Information provided »

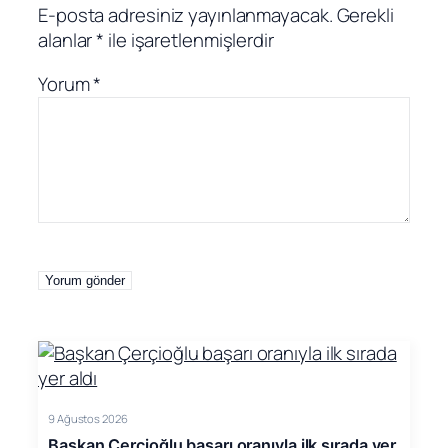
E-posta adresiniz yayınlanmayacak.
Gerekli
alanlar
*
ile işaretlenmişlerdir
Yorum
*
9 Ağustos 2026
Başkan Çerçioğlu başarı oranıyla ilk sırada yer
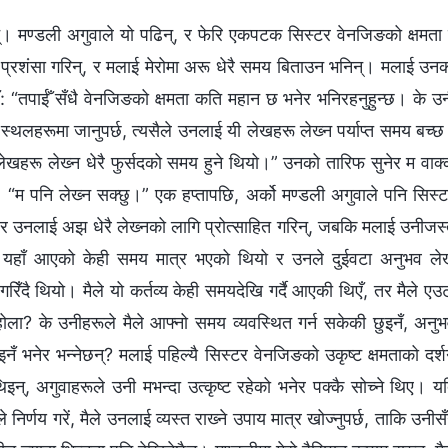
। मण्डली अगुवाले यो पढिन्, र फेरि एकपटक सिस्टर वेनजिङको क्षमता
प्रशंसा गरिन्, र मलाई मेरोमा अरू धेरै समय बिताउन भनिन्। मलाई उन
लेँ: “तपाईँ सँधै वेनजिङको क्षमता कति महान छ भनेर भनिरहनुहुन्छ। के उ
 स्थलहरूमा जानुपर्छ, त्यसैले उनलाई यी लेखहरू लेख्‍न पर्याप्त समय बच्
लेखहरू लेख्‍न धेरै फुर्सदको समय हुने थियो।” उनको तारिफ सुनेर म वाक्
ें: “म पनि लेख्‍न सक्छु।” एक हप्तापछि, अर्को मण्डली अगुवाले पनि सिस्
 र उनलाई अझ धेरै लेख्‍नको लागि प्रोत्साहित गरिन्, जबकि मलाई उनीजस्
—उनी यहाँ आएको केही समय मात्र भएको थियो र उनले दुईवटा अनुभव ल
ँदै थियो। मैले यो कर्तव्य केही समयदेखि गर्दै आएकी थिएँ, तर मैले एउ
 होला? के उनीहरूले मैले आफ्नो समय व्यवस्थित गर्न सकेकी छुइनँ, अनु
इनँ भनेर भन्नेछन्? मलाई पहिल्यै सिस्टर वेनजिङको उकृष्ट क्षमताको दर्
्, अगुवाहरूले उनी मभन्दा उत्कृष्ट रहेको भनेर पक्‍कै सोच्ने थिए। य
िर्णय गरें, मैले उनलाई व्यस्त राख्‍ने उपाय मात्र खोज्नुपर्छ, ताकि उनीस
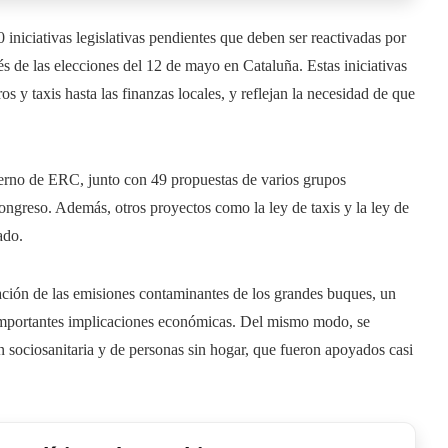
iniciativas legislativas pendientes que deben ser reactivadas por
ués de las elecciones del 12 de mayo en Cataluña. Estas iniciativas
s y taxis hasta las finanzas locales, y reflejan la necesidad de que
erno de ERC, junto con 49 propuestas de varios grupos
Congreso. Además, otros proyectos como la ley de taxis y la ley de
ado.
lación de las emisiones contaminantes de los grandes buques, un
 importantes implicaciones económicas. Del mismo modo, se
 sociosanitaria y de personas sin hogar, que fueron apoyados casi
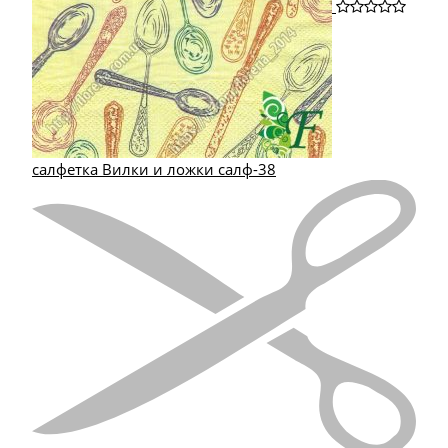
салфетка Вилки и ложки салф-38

Problem statement » Scan the entries above for the string "iniciativas", and copy every line where it turns up.

Solution »
iniciativas legislativas pendientes que deben ser reactivadas por
ués de las elecciones del 12 de mayo en Cataluña. Estas iniciativas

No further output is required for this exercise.